**** WORKING DATA ****

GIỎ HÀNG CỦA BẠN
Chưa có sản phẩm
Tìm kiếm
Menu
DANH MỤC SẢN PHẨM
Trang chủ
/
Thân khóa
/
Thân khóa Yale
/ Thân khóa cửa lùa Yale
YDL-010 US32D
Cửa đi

****

# WORK ITEM
Return an exact copy of the listing.

# EXERCISE SOLUTION
GIỎ HÀNG CỦA BẠN
Chưa có sản phẩm
Tìm kiếm
Menu
DANH MỤC SẢN PHẨM
Trang chủ
/
Thân khóa
/
Thân khóa Yale
/ Thân khóa cửa lùa Yale
YDL-010 US32D
Cửa đi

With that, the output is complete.